What are the Arguments for and against Assisted Suicide?

  • Arguments for:
    • Freedom of Choice:
      • Advocates argue that the person should be able to make their own choice.
    • Quality of Life:
      • Only the individual really knows how they feel, and how the physical and emotional pain of illness and prolonged death impacts their quality of life.
    • Dignity:
      • Every individual should be able to die with dignity.
    • Resources:
      • It makes more sense to channel the resources of highly skilled staff, equipment, hospital beds, and medications toward lifesaving treatments for those who wish to live, rather than those who do not.
    • Humane:
      • It is more humane to allow a person with intractable suffering to be allowed to choose to end that suffering.
    • Loved ones:
      • It can help to shorten the grief and suffering of loved ones.
  • Arguments Against:
    • Moral and Religious Arguments:
      • Several faiths see euthanasia as a form of murder and morally unacceptable. Suicide, too, is “illegal” in some religions. Morally, there is an argument that euthanasia will weaken society’s respect for the sanctity of life.
    • Patient Competence:
      • Euthanasia is only voluntary if the patient is mentally competent, with a lucid understanding of available options and consequences, and the ability to express that understanding and their wish to terminate their own life. Determining or defining competence is not straightforward.
    • Guilt:
      • Patients may feel they are a burden on resources and are psychologically pressured into consenting. They may feel that the financial, emotional, and mental burden on their family is too great.
    • Slippery slope:
      • There is a risk that physician-assisted suicide will start with those who are terminally ill and wish to die because of intractable suffering, but then begin to include other individuals.
    • Regulation: Euthanasia cannot be properly regulated.

Does India allow Assisted Suicide or Euthanasia?

  • In a landmark judgment, the Supreme Court of India legalised passive euthanasia in 2018, stating that it was a matter of ‘living will’.
  • According to the judgment, an adult in his conscious mind is permitted to refuse medical treatment or voluntarily decide not to take medical treatment to embrace death in a natural way, under certain conditions.
  • The court laid down a set of guidelines for ‘living will’ and defined passive euthanasia and euthanasia as well.
  • It also laid down guidelines for ‘living will’ made by terminally ill patients who beforehand know about their chances of slipping into a permanent vegetative state.
  • The court specifically stated that the rights of a patient, in such cases, would not fall out of the purview of Article 21 (right to life and liberty) of the Indian Constitution.
  • The SC’s judgment was in accordance with its verdict in March 2011 on a separate plea.
    • While ruling on a petition on behalf of Aruna Shanbaug, the court had allowed passive euthanasia for the nurse who had spent decades in a vegetative state.
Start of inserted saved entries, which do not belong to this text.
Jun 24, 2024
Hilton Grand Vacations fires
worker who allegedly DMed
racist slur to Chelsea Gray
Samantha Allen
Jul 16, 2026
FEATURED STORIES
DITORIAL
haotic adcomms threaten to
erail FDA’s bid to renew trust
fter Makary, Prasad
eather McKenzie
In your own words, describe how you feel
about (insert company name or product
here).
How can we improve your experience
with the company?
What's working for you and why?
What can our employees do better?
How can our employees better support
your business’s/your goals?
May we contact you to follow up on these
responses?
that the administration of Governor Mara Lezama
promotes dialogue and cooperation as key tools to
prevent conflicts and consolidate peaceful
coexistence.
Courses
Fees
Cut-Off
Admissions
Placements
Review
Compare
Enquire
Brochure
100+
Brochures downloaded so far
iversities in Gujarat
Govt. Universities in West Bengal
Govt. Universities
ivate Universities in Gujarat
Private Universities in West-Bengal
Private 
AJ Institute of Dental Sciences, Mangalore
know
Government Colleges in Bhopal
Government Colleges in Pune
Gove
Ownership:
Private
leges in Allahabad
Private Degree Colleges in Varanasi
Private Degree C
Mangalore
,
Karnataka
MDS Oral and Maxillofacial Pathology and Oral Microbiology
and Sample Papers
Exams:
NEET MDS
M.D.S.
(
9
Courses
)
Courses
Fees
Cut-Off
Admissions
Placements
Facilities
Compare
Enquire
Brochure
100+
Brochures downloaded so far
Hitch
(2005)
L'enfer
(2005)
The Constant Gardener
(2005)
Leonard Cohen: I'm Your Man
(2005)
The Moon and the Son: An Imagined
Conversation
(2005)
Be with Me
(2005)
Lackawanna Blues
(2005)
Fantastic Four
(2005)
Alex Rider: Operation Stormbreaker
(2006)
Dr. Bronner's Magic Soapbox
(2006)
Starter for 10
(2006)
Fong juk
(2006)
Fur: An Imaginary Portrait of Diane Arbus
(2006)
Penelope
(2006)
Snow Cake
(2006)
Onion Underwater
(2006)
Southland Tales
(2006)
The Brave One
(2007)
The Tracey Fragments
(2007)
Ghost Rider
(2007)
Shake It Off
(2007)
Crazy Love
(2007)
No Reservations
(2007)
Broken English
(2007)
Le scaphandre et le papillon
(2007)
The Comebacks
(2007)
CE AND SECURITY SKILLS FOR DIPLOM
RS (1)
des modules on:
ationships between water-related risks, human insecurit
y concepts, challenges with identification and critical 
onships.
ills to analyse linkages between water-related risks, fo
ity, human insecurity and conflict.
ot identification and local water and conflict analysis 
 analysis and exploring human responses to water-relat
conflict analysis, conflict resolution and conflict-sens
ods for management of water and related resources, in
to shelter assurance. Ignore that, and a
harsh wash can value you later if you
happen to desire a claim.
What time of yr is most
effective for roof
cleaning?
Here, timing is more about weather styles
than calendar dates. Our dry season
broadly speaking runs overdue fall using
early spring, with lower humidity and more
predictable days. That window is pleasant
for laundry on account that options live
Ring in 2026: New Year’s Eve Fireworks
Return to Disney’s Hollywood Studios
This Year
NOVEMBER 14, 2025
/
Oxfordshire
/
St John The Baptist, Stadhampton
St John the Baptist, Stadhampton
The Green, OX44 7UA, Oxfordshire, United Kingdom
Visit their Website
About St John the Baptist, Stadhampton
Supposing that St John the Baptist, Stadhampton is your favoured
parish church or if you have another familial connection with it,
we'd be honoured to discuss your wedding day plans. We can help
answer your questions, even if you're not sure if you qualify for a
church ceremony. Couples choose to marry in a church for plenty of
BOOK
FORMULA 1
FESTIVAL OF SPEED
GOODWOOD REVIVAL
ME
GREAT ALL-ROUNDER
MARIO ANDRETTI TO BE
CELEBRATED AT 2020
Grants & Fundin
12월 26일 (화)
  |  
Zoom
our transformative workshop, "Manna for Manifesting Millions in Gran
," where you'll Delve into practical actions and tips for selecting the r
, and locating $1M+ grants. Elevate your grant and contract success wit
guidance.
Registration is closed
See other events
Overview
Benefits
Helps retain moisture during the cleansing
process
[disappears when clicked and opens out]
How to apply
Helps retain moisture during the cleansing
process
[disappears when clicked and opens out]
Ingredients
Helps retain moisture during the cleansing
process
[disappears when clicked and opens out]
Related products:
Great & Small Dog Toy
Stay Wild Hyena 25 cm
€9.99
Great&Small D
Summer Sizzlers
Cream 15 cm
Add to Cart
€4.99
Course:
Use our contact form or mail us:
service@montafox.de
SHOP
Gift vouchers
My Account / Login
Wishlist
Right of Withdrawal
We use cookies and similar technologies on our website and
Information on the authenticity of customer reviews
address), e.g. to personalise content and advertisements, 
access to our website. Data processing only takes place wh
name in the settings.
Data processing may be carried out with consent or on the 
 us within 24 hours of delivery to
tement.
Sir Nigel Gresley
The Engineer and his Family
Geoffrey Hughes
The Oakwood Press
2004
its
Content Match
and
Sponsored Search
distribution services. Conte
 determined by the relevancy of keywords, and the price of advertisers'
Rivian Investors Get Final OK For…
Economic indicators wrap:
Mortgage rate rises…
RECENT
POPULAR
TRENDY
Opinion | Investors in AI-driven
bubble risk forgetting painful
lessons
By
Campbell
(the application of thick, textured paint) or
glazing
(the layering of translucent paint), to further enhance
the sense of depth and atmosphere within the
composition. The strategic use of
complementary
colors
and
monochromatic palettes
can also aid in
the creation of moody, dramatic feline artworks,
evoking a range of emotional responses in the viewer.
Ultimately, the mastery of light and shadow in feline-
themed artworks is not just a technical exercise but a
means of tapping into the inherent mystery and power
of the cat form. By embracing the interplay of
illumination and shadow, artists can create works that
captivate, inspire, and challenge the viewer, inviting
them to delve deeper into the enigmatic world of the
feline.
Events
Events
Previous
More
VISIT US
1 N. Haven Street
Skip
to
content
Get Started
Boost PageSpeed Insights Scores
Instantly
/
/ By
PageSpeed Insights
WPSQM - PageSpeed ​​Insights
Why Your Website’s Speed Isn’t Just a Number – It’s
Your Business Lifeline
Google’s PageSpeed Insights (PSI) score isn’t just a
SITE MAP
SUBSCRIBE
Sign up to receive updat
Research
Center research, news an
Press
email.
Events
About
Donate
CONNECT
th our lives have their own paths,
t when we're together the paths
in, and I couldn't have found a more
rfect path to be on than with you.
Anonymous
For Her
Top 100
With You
Shanbaug had become central to debates on the legality of right to die and euthanasia in India.
      • A vegetative state is when a person is awake but is showing no signs of awareness.
  • However, another bench of the Supreme Court, in 2014, cited inconsistencies in earlier verdicts on passive euthanasia, including the one given in the Shanbaug case, and referred the matter to a Constitution bench.